Next up on the New York Giants NFL Draft Diaries we dip into the Wolverines and look at linebacker/safety hybrid Jabrill Peppers.
Our NFL Draft Diaries series rolls on, as today we cover University of Michigan safety/linebacker/returner Jabrill Peppers. If you’re new to the series, the run down is simple: every day, we cover a different prospect that could potentially be selected by the New York Giants in the first round of the 2017 NFL Draft.
As previously mentioned, Peppers is the subject of today’s article. Peppers thrived at the high school level, plying his trade for national powerhouse Paramus Catholic, and joined Michigan as the number two recruit in the class.
Seeing as Peppers is from Jersey, and played his state title games at MetLife Stadium, the links to the Jets and Giants are obvious. However, seeing as the Jets possess a top 10 pick and Peppers likely isn’t a top ten prospect, he has a better likelihood of dropping to the Giants at 23.
Peppers biggest strength and weakness (more on this later) is that he is a Swiss Army Knife, a jack of all trades. Peppers spent time at corner, linebacker, and safety in college. In high school, he played quarterback and running back in the Wild Cat offense.
A true jack of all trades, Peppers has no concrete position. His versatility allows him to effectively blitz, cover and chase, and occupy multiple positions. If a team has a need at linebacker, safety, or corner, Peppers could not only address that need, but also act as insurance for other positions as well.
In terms of his skill set, Peppers is very versatile. He has great quickness, and gives effort on every play. He is physical enough to cover tight ends, quick enough to cover receivers, and fast/crafty enough to be an effective blitzer off the edge.
Peppers also has feline quickness and explosive play ability, which makes him a massive kick/punt return threat. At the very worst, Peppers will do a great job at returning punts. At the best, he is, as NFL.com puts it, “The ultimate Swiss Army knive on the collegiate level.” We’ll see if that can translate to the NFL.
Oh, he was also a Heisman Finalist this season. Not bad for a resume booster.
Not having a defined position can also be a weakness.

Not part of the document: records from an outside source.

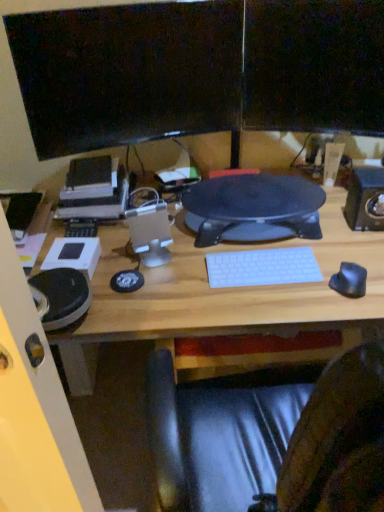
At what (x,y) coordinates should I click in order to perform the action: click on vacant area in front of black plastic speaker at right, marked as the 2th speaker in a left-to-right arrangement. Please return your answer as a coordinate pair (x, y). The image size is (384, 512). Looking at the image, I should click on (361, 250).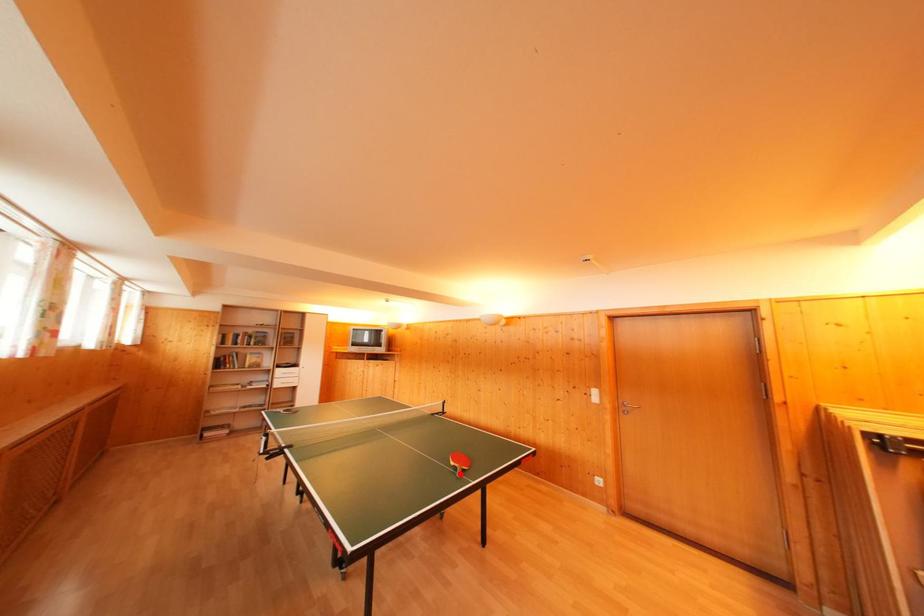
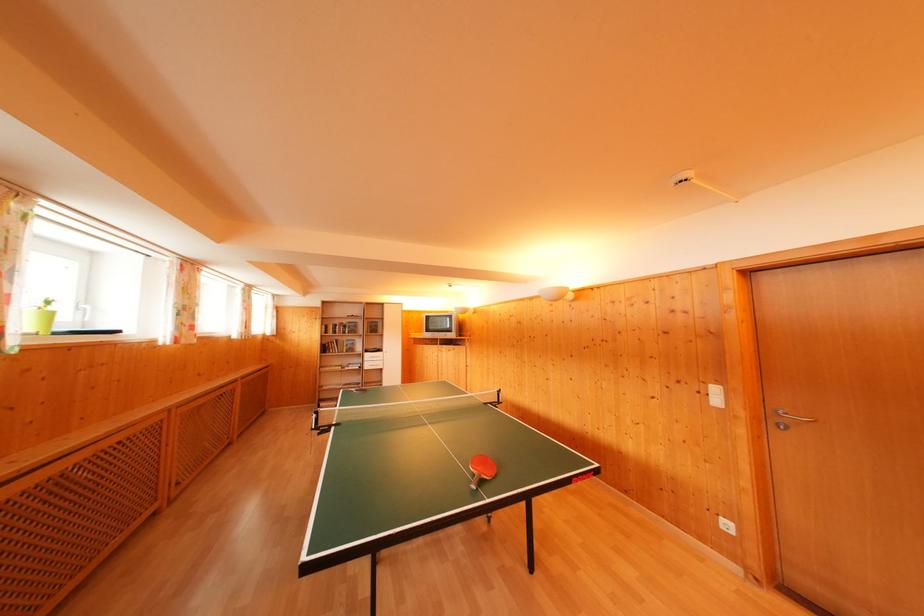
Question: I am providing you with two images of the same scene from different viewpoints. A red point is marked on the first image. Is the red point's position out of view in image 2?

Choices:
 (A) Yes
 (B) No

Answer: (B)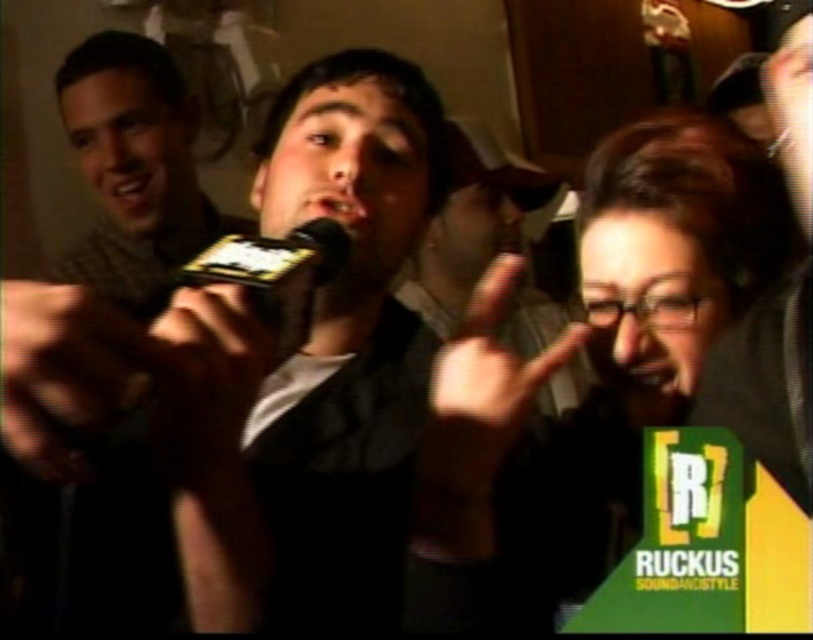
How far apart are matte black shirt at center and matte black finger at center?

matte black shirt at center and matte black finger at center are 5.27 inches apart.

Does matte black shirt at center appear over matte black finger at center?

Yes, matte black shirt at center is above matte black finger at center.

Where is `matte black shirt at center`? This screenshot has width=813, height=640. matte black shirt at center is located at coordinates (616, 301).

Is matte black microphone at center thinner than black matte microphone at center?

No.

Does matte black microphone at center appear under black matte microphone at center?

Actually, matte black microphone at center is above black matte microphone at center.

This screenshot has height=640, width=813. Find the location of `matte black microphone at center`. matte black microphone at center is located at coordinates (133, 168).

Where is `matte black shirt at center`? Image resolution: width=813 pixels, height=640 pixels. matte black shirt at center is located at coordinates (616, 301).

Is matte black shirt at center thinner than black plastic microphone at center?

No.

Which is behind, point (633, 198) or point (350, 250)?

The point (633, 198) is behind.

In order to click on matte black shirt at center in this screenshot , I will do `click(616, 301)`.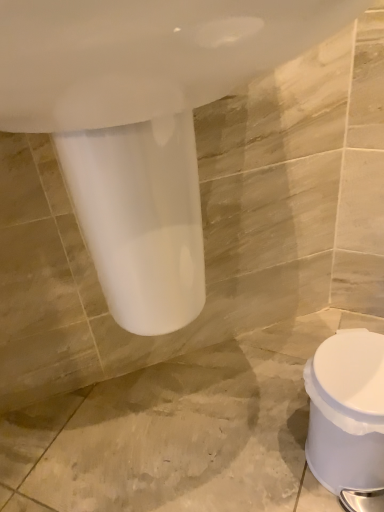
Find the location of a particular element. The width and height of the screenshot is (384, 512). free space above white plastic toilet at lower right (from a real-world perspective) is located at coordinates click(x=352, y=371).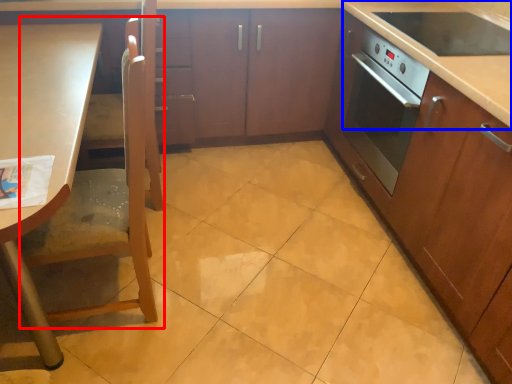
Question: Which object is further to the camera taking this photo, chair (highlighted by a red box) or counter top (highlighted by a blue box)?

Choices:
 (A) chair
 (B) counter top

Answer: (B)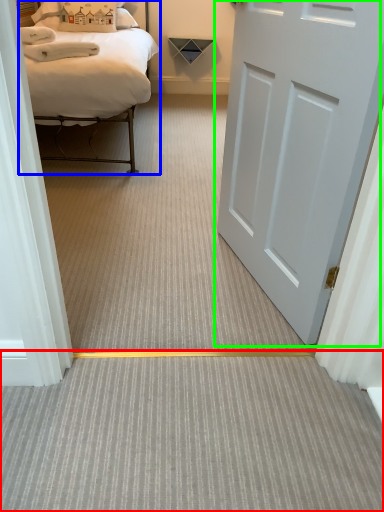
Question: Estimate the real-world distances between objects in this image. Which object is closer to plain (highlighted by a red box), bed (highlighted by a blue box) or door (highlighted by a green box)?

Choices:
 (A) bed
 (B) door

Answer: (B)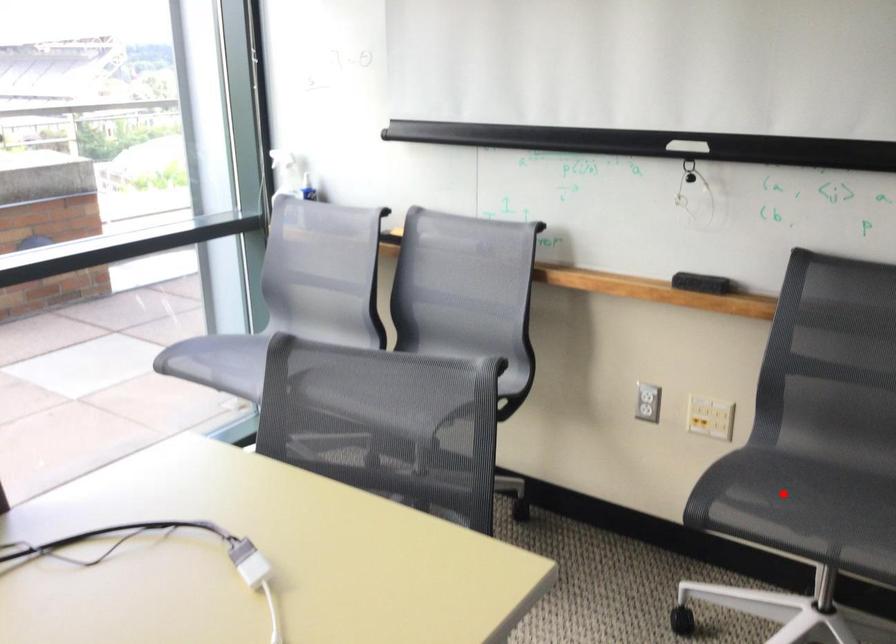
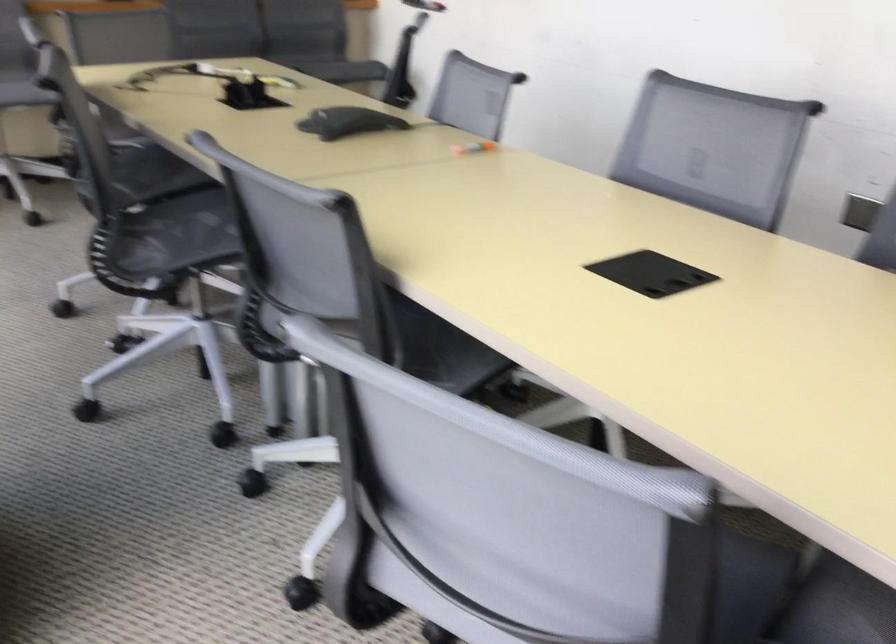
Question: I am providing you with two images of the same scene from different viewpoints. A red point is marked on the first image. At the location where the point appears in image 1, is it still visible in image 2?

Choices:
 (A) Yes
 (B) No

Answer: (B)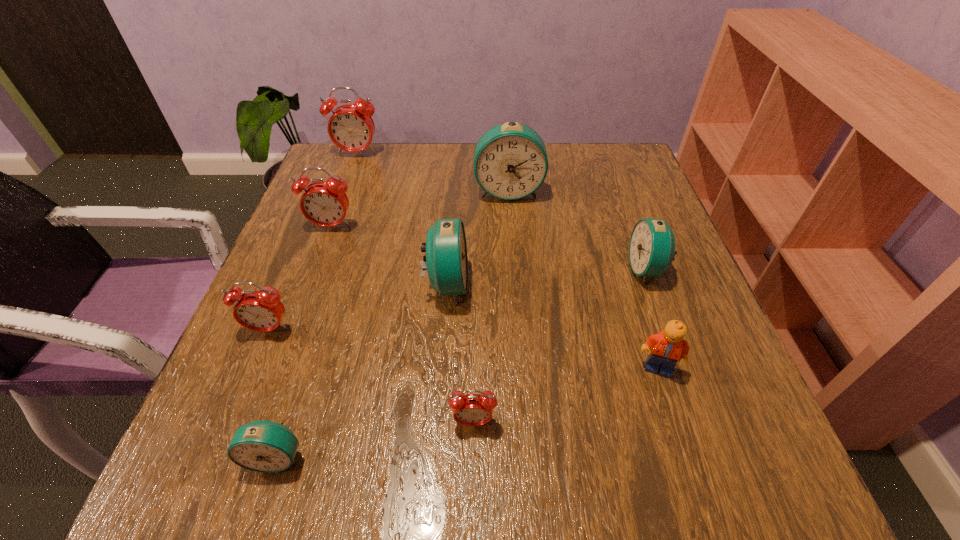
Locate an element on the screen. the farthest object is located at coordinates click(x=350, y=127).

Identify the location of the biggest red alarm clock. (350, 127).

Locate an element on the screen. The width and height of the screenshot is (960, 540). the seventh nearest alarm clock is located at coordinates (510, 161).

Find the location of a particular element. the second farthest object is located at coordinates (510, 161).

Identify the location of the second blue alarm clock from left to right. (446, 258).

Image resolution: width=960 pixels, height=540 pixels. What are the coordinates of `the second farthest red alarm clock` in the screenshot? It's located at (325, 204).

Where is `the second biggest red alarm clock`? The height and width of the screenshot is (540, 960). the second biggest red alarm clock is located at coordinates (325, 204).

Find the location of a particular element. The image size is (960, 540). the third biggest blue alarm clock is located at coordinates (652, 243).

Find the location of a particular element. The image size is (960, 540). the rightmost blue alarm clock is located at coordinates pos(652,243).

At what (x,y) coordinates should I click in order to perform the action: click on the third farthest red alarm clock. Please return your answer as a coordinate pair (x, y). The image size is (960, 540). Looking at the image, I should click on (262, 311).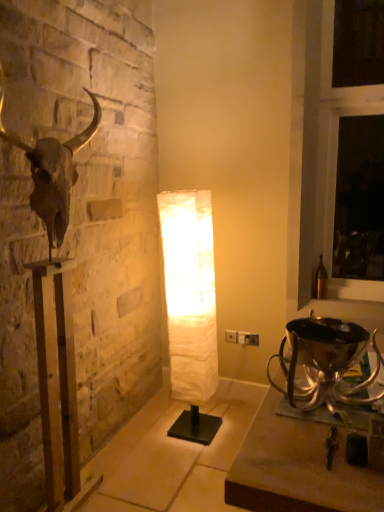
Question: Is white paper lamp at center further to camera compared to metallic gold bull skull at left?

Choices:
 (A) yes
 (B) no

Answer: (A)

Question: Is white paper lamp at center located outside metallic gold bull skull at left?

Choices:
 (A) yes
 (B) no

Answer: (A)

Question: Can you confirm if white paper lamp at center is shorter than metallic gold bull skull at left?

Choices:
 (A) no
 (B) yes

Answer: (B)

Question: Does white paper lamp at center have a lesser width compared to metallic gold bull skull at left?

Choices:
 (A) no
 (B) yes

Answer: (A)

Question: From the image's perspective, is white paper lamp at center on metallic gold bull skull at left?

Choices:
 (A) yes
 (B) no

Answer: (B)

Question: Considering the positions of point (x=54, y=442) and point (x=205, y=478), is point (x=54, y=442) closer or farther from the camera than point (x=205, y=478)?

Choices:
 (A) closer
 (B) farther

Answer: (A)

Question: From the image's perspective, is metallic gold bull skull at left above or below white marble lamp at center?

Choices:
 (A) below
 (B) above

Answer: (B)

Question: Considering the positions of metallic gold bull skull at left and white marble lamp at center in the image, is metallic gold bull skull at left bigger or smaller than white marble lamp at center?

Choices:
 (A) small
 (B) big

Answer: (B)

Question: From a real-world perspective, is metallic gold bull skull at left above or below white marble lamp at center?

Choices:
 (A) below
 (B) above

Answer: (B)

Question: Is shiny silver trophy at lower right bigger or smaller than white paper lamp at center?

Choices:
 (A) big
 (B) small

Answer: (B)

Question: Considering the positions of shiny silver trophy at lower right and white paper lamp at center in the image, is shiny silver trophy at lower right wider or thinner than white paper lamp at center?

Choices:
 (A) thin
 (B) wide

Answer: (B)

Question: Considering their positions, is shiny silver trophy at lower right located in front of or behind white paper lamp at center?

Choices:
 (A) behind
 (B) front

Answer: (B)

Question: Is shiny silver trophy at lower right taller or shorter than white paper lamp at center?

Choices:
 (A) tall
 (B) short

Answer: (B)

Question: In the image, is metallic gold bull skull at left on the left side or the right side of shiny silver trophy at lower right?

Choices:
 (A) right
 (B) left

Answer: (B)

Question: From their relative heights in the image, would you say metallic gold bull skull at left is taller or shorter than shiny silver trophy at lower right?

Choices:
 (A) short
 (B) tall

Answer: (B)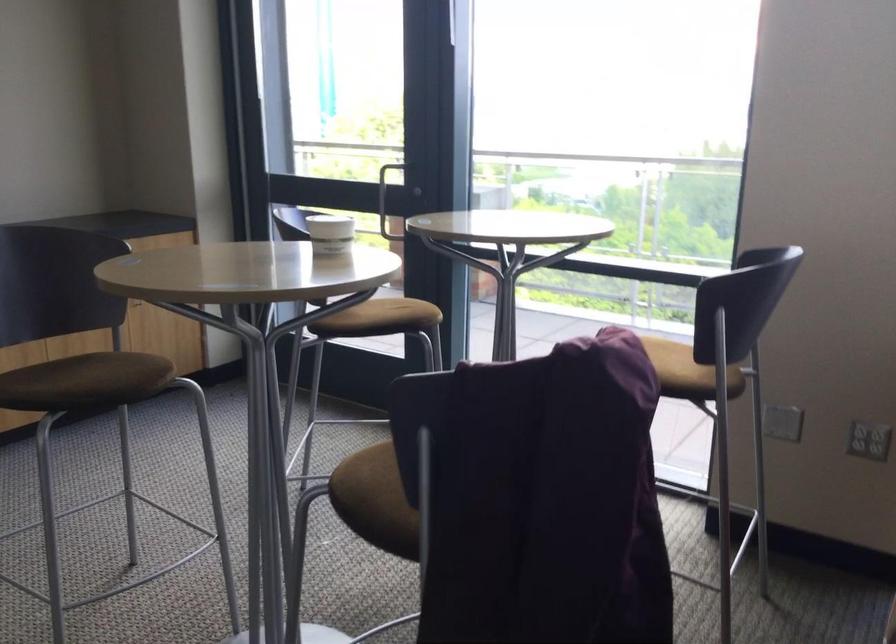
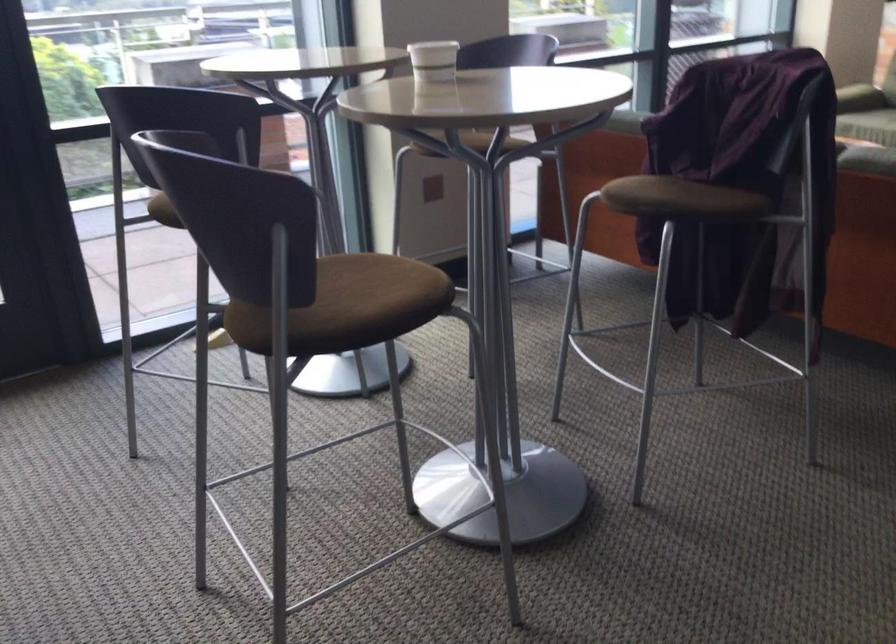
The point at (357, 307) is marked in the first image. Where is the corresponding point in the second image?

(162, 211)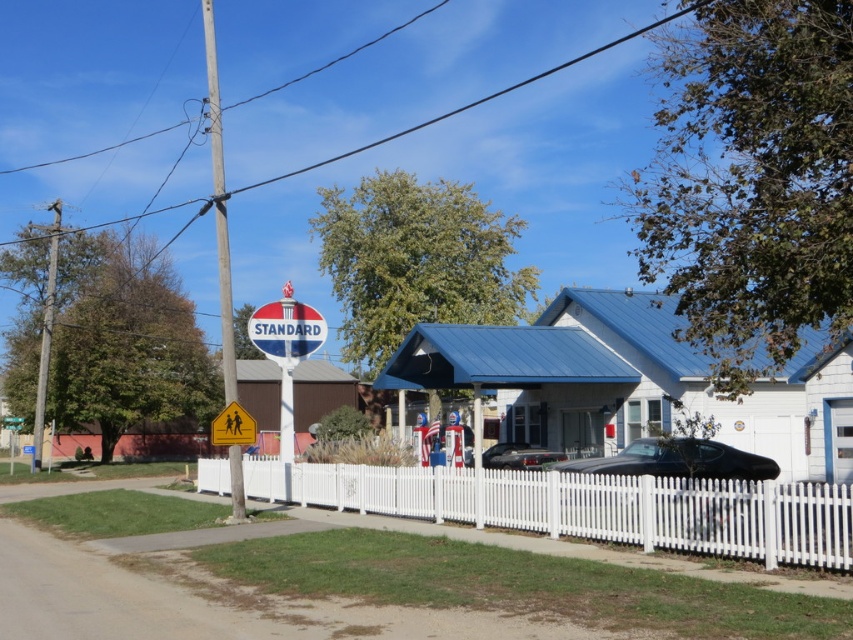
Does white picket fence at center have a lesser width compared to yellow plastic pedestrian crossing sign at center?

No, white picket fence at center is not thinner than yellow plastic pedestrian crossing sign at center.

Between white picket fence at center and yellow plastic pedestrian crossing sign at center, which one appears on the left side from the viewer's perspective?

From the viewer's perspective, yellow plastic pedestrian crossing sign at center appears more on the left side.

Where is `white picket fence at center`? white picket fence at center is located at coordinates (589, 506).

This screenshot has height=640, width=853. What do you see at coordinates (589, 506) in the screenshot? I see `white picket fence at center` at bounding box center [589, 506].

In the scene shown: Measure the distance between white picket fence at center and shiny black car at center.

white picket fence at center is 26.54 feet away from shiny black car at center.

Measure the distance between white picket fence at center and camera.

white picket fence at center is 38.44 feet away from camera.

Find the location of a particular element. white picket fence at center is located at coordinates (589, 506).

Is smooth wooden utility pole at left positioned before shiny black car at center?

No, smooth wooden utility pole at left is further to the viewer.

Is smooth wooden utility pole at left taller than shiny black car at center?

Yes, smooth wooden utility pole at left is taller than shiny black car at center.

Where is `smooth wooden utility pole at left`? smooth wooden utility pole at left is located at coordinates (45, 332).

You are a GUI agent. You are given a task and a screenshot of the screen. Output one action in this format:
    pyautogui.click(x=<x>, y=<y>)
    Task: Click on the smooth wooden utility pole at left
    
    Given the screenshot: What is the action you would take?
    pyautogui.click(x=45, y=332)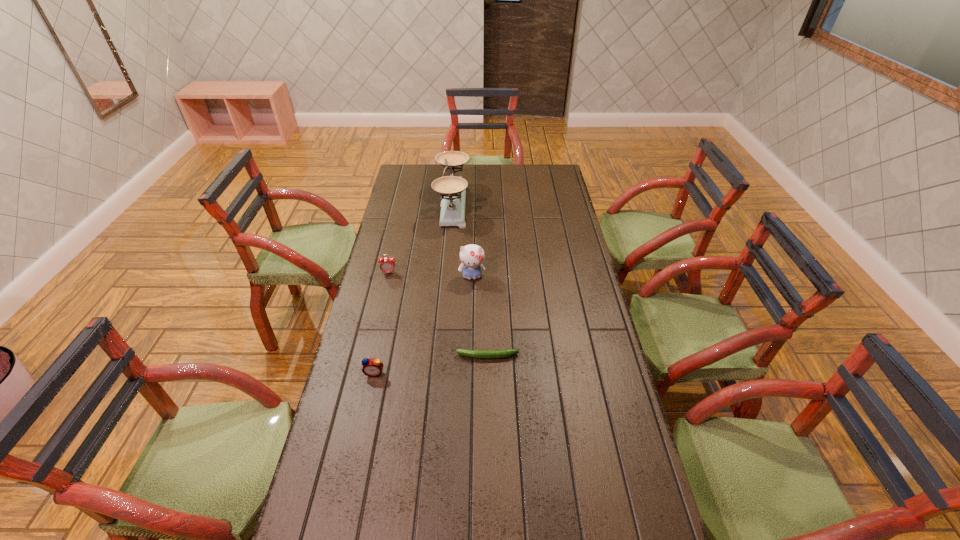
This screenshot has height=540, width=960. I want to click on vacant space located 0.180m on the front-facing side of the nearer alarm clock, so click(x=362, y=432).

Locate an element on the screen. vacant area located 0.180m on the front-facing side of the shortest object is located at coordinates (400, 356).

The height and width of the screenshot is (540, 960). Find the location of `blank space located on the front-facing side of the shortest object`. blank space located on the front-facing side of the shortest object is located at coordinates (385, 356).

Locate an element on the screen. This screenshot has width=960, height=540. vacant space located on the front-facing side of the shortest object is located at coordinates (360, 356).

Where is `object that is at the far edge`? Image resolution: width=960 pixels, height=540 pixels. object that is at the far edge is located at coordinates (452, 189).

Find the location of a particular element. The width and height of the screenshot is (960, 540). vacant space at the far edge is located at coordinates (433, 179).

The height and width of the screenshot is (540, 960). I want to click on free spot at the left edge of the desktop, so click(372, 342).

This screenshot has width=960, height=540. In order to click on vacant space at the right edge of the desktop in this screenshot , I will do `click(577, 407)`.

Where is `vacant space at the far left corner of the desktop`? The width and height of the screenshot is (960, 540). vacant space at the far left corner of the desktop is located at coordinates (403, 184).

Find the location of `free location at the far right corner of the desktop`. free location at the far right corner of the desktop is located at coordinates (554, 173).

Peppers will have to pick a position, and be coached by said positions coach (linebackers coach, defensive backs coach) on how to properly adjust to the NFL. As a result, Peppers might struggle with adjustment to the next level.
He also has subpar ball skills, or at least it appeared so in college. He drew comparisons to Charles Woodson, which an AFC Executive claimed was ridiculous: “Both are really good return men, but (Woodson)is one of the greatest playmakers of all-time. Peppers has one interception and I don’t think he’s ever forced a fumble.”
Not only did he only have one pick, but he also had only 10 passes defensed at Michigan, which puts his instincts and ball skills in doubt. Those aren’t good enough numbers to be an elite safety in the NFL.
Should the Giants Draft Peppers?
The bottom line is that Peppers needs to define what position he’ll play in the NFL before he should garner serious first round consideration. The talent is there; he’s a dynamic returner and a versatile defender, but he might be versatile to a fault. Despite being a home town kid, there might be too many question marks to warrant a first round selection.